Fantastic Summary.
While I agree with majority of what has been conveyed but would like to point out few places where the story hits speedbumps.
On the jewelery front, no complaints with execution, marketing or the recent expansions with Carat Lane and overseas Tanishq outlets.
Watches as a category they are doing well. But there is lack of significant growth whether it is in smartwatches or core business. I think two-year CAGR is just 10% when they should be dominating in smartwatches. Again 10% is not bad but it is not something that is exciting.
On the Eyewear division, they have completely dropped the ball. This should have been a business where they could have touched the watches business in terms of revenue but have significantly underperformed with too many changes in management, Franchisee formats etc. They have lost first mover advantage to Lens Kart and others and now changing strategies to try and catch up.
My overall concern is there are Jewelry dependent, and their growth will be tougher with more competition on organized side, city and region-based players now are updating brand presence and ensuring quality and therefore retargeting customers they lost to Tanishq.
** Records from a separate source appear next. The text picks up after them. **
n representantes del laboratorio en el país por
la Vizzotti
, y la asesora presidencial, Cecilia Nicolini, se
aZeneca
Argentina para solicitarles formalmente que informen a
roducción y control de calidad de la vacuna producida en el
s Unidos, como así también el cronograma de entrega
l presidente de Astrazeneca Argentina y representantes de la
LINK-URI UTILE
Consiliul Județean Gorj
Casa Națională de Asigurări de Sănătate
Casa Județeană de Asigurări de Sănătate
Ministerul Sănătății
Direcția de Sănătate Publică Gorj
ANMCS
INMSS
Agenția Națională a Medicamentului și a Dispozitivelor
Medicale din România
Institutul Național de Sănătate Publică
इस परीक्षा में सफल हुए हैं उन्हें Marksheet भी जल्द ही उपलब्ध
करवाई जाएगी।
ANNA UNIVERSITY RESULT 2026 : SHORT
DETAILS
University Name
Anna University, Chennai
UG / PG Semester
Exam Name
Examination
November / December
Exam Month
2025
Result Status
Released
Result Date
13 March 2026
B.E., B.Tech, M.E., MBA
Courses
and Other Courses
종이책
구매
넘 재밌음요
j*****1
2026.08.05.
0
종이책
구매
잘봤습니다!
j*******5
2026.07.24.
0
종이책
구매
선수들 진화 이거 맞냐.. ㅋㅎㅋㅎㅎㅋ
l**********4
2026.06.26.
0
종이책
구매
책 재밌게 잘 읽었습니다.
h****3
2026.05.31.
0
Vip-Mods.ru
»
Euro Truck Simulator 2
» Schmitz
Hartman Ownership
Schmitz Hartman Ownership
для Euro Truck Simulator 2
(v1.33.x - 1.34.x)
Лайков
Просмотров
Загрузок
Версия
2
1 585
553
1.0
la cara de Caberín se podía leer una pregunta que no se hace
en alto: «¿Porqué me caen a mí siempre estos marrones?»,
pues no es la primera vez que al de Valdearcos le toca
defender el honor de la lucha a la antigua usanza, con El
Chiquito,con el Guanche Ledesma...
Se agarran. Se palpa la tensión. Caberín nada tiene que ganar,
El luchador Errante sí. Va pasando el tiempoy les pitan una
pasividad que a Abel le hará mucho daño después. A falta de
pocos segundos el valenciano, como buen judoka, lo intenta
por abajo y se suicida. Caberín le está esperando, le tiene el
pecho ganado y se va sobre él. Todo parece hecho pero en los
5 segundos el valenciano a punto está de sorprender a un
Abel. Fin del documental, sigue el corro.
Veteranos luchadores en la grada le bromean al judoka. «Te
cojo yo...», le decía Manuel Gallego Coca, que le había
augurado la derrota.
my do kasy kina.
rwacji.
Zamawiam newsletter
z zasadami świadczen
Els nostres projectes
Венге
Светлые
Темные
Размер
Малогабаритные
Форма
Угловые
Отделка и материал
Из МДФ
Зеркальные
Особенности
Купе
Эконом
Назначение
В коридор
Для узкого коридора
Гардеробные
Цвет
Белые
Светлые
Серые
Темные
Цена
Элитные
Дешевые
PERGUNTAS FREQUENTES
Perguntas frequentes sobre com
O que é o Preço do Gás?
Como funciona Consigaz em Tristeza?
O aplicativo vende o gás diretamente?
This is something management themselves acknowledge in FY24 concall.
I love the brand, use it and of course it has had phenomenal staying power over last few decades and shown the ability to manage frequent thorns in the road, but this is just to give a not so rosy picture.This slightly negative viewpoint is just to show that they have hurdles to cover.
P.s : To get to LVMH status they need to upgrade across product, marketing internationally.
Disclosure: Have invested in recent correction through family PF.